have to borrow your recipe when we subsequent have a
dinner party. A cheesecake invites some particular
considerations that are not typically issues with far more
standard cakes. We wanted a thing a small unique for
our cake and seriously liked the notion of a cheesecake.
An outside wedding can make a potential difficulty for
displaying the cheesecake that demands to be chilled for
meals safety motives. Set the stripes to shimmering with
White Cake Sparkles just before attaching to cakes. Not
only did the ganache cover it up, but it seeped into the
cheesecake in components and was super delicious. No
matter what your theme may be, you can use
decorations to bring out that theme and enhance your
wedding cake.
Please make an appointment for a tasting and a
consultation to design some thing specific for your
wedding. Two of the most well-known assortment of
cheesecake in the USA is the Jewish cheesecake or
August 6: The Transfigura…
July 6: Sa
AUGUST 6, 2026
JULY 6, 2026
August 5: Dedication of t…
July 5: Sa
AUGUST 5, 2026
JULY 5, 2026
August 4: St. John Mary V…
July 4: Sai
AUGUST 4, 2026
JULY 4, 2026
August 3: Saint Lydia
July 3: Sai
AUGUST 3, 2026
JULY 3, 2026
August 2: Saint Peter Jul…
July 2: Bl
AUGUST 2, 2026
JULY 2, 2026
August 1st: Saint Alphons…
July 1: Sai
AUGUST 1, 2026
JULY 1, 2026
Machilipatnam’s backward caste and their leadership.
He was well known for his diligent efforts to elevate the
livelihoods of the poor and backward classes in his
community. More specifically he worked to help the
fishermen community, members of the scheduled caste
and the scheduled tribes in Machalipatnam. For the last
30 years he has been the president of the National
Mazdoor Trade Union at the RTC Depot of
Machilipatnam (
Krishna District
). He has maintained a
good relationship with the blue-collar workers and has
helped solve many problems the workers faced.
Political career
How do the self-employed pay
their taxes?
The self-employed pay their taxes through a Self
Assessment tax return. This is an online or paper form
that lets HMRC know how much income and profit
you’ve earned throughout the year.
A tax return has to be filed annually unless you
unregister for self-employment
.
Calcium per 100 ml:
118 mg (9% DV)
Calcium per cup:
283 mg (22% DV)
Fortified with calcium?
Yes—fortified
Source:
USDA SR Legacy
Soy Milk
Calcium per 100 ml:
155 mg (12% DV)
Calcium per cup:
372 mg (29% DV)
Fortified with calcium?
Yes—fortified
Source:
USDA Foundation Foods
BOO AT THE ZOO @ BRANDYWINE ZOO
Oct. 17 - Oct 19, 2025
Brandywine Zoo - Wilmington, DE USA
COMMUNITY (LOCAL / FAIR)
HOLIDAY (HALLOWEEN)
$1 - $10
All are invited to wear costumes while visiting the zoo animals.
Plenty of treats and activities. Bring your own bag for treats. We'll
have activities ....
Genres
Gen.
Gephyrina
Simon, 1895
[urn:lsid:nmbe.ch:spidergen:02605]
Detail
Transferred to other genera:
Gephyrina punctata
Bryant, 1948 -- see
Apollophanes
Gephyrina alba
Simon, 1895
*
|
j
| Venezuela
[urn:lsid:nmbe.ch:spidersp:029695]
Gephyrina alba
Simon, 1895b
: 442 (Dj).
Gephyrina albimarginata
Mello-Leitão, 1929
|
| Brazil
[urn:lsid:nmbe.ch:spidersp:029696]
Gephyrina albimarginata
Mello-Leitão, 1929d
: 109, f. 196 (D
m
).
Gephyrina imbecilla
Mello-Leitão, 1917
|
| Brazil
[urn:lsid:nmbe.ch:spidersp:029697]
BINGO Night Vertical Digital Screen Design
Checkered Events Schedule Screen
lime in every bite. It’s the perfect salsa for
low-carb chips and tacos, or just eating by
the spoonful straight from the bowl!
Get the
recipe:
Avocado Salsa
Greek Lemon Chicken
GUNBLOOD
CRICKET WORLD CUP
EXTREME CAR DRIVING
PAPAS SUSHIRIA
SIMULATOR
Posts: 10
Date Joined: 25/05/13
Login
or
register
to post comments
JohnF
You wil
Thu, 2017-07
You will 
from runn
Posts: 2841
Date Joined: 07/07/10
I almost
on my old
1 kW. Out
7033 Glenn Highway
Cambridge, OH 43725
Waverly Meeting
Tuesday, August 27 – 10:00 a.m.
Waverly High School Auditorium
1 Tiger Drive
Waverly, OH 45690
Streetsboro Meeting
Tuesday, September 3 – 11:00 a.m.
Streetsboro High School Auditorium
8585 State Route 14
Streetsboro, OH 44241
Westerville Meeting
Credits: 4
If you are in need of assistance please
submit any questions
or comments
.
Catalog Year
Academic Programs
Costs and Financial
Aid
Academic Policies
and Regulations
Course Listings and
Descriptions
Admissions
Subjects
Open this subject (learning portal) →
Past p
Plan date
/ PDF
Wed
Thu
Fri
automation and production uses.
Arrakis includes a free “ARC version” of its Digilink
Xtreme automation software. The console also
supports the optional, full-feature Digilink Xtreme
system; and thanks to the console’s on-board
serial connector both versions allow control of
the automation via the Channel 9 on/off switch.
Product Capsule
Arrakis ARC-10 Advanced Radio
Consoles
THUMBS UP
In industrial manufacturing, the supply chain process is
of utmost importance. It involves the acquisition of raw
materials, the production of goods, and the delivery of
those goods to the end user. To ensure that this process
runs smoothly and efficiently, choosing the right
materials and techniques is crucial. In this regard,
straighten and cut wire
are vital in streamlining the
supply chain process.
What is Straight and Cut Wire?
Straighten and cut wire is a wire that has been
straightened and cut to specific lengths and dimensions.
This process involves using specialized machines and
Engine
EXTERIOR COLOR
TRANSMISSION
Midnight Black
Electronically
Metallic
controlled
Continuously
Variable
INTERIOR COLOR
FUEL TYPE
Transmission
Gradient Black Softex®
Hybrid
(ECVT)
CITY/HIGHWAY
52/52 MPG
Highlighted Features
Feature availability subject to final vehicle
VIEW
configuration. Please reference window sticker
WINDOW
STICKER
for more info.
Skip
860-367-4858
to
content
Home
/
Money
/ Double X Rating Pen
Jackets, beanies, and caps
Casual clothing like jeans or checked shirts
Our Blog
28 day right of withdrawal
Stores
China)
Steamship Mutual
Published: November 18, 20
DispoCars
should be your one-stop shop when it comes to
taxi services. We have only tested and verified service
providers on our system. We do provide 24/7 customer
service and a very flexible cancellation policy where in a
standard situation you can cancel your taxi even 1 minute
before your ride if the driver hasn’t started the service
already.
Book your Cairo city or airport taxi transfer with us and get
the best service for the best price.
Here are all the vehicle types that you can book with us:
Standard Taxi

_TASK REQUIREMENTS:_ Across the entries, each line containing the word "return" is to be counted once; the total alone is to be given.

_ANSWER BELOW:_ 2